▶ **Инструкция к заданию**
Продолжите приведённый ниже отрывок о женской силе, магии и кризисе среднего возраста, начав сразу после его последнего предложения.

▶ **Предложенный отрывок**
——————

Поэтому, конечно, совсем не странно, что существует секретная женская сила, к коей приобщена половина населения Земли, а также магия, которая вообще для немногих, думаю, ею озабочено не больше полумиллиарда. Я даже думаю, есть целые страны, где в кровь не вмешана изгнанность, где-нибудь на юге, наверное, там серое небо не высасывает сердце, а молодой месяц глядит колыбелькой, а не голодным ломтиком. И там никому не надо ни метлы, ни зелий, даже водки не надо, только, может быть, травы, и то не потому, что кругом вавилон, а просто, чтобы был дым, на который смотреть.
Но мы-то здесь.
Однажды человек обнаруживает себя в прекрасном возрасте силы: дух его бодр, тело крепко, конкурентов вокруг не видно – та молодая шпана, что могла бы вытоптать его личную деляночку с коноплёй, просто не в состоянии туда забраться; всё жизненное пространство организовано так, что заменить его в каждой значимой точке никто не сможет. Вокруг много красивых мальчиков-девочек, но партнёр нуждается только в нём; в профессии своя ниша, где он уникален; дети уважают, родители любят, и наоборот тоже. Куда ни плюнь, везде он стоит в хорошей позиции и оттого источает притягательное самодовольное сияние. Есть пока недостигнутые цели, но – «какие наши годы».
Позже почему-то оказывается, что человек этот находится на пороге жесточайшего кризиса среднего возраста, и не по тому случаю, который обычно предрекают завистники – не тело подведёт, не любимое существо и не поросль какая наступит на пятки. Он, вероятнее всего, осознает главное препятствие в жизни.

——————

▶ **Извлечённые записи**
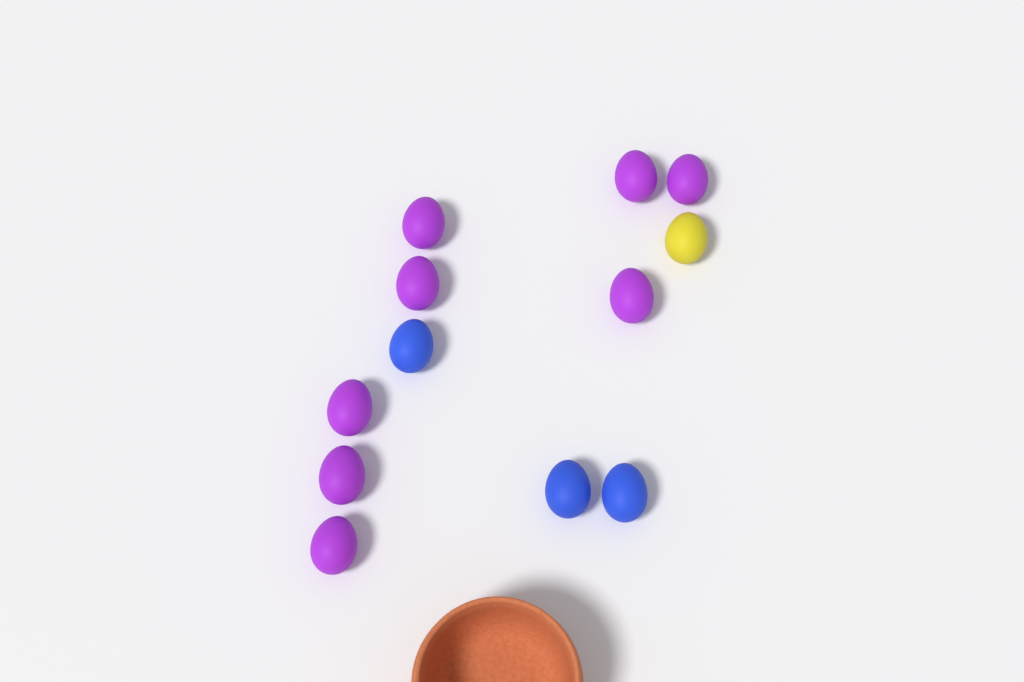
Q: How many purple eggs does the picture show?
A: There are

——————

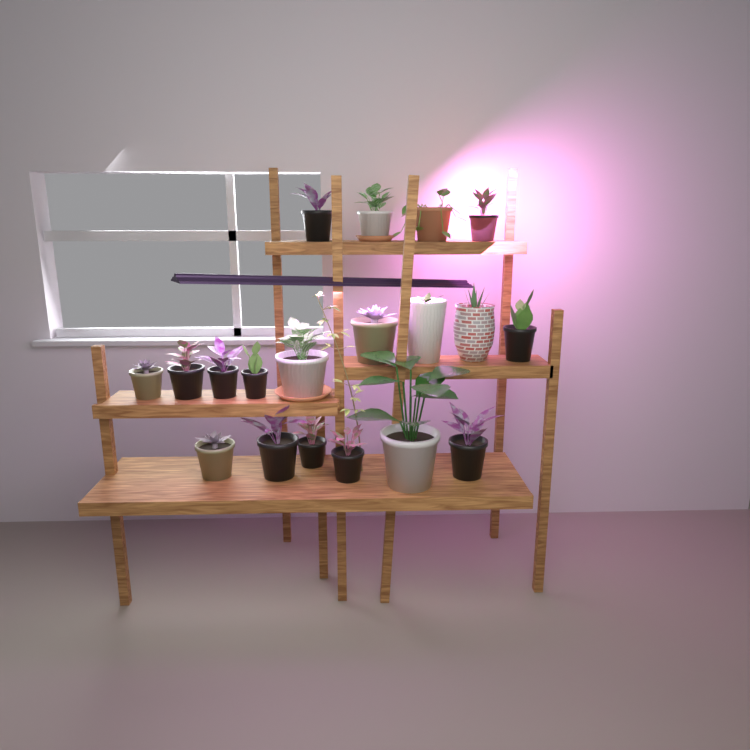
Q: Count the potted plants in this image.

——————

▶ **Ответ к заданию**
Ну да, барьеры, которые сформировала его собственная личность. Вдруг не только понимаешь, что именно уже «никогда не», но и почему ты этого не сможешь. Виной тому не упущенное время, а базовые свойства натуры, которые не пустят туда, где никогда не был. Не то чтобы эта планка сильно выше головы, но либо ты в глубине души не хочешь её взять (например, нравится только результат, а дорога к нему – нет), либо твои руки-ноги вообще не заточены, чтобы запрыгнуть и схватить. И нет внутри даже полочки, на которой этот кубок должен стоять.
И тогда человека охватывает такая бессильная и, чаще всего, беззлобная тоска, которую ни одно стороннее несчастье ему обеспечить не сможет.
Поэтому, пока мешает отсутствие денег, злые люди, обстоятельства и бог весть какие внешние причины, человек молод. Даже когда думает иначе. И только если он сам себе лишний, утомительный, упрямый противник – тогда.
Встанешь бывалочи у зеркала – хороша ли? – да хороша, конечно, только тянет воскликнуть, как Гоголь: «жизнь, жизнь, куда ты подевалась?» – птица-тройка, яблоки-веники, отчего же так быстро? Ведь не первые же десять лет хороша, а счастья было всего ничего, будто едва родилась. Провела годы, думая, что оно в других, трудностижимых людях, теперь же полагаю, счастье – возможность. Чем больше можешь – сам, – тем концентрированней реальность.
Или не я неумеха, а средняя жизнь устроена, как кувшин с отстоявшимся молоком, снизу жидкое, сверху сливки, и начинают все одинаково, со дна. Редко кто умеет пить сразу, пока парное.
Я боюсь потерять ключи, поэтому на них всегда много железа – чтобы связка была тяжелой и падала со стуком. Набор иногда меняется, я достаточно тщательно слежу, чтобы он отражал моё внутреннее состояние. Постоянным остаётся только глаз Гора, правый, солнечный – по моему скромному мнению, он более победоносный и удачливый, чем левый.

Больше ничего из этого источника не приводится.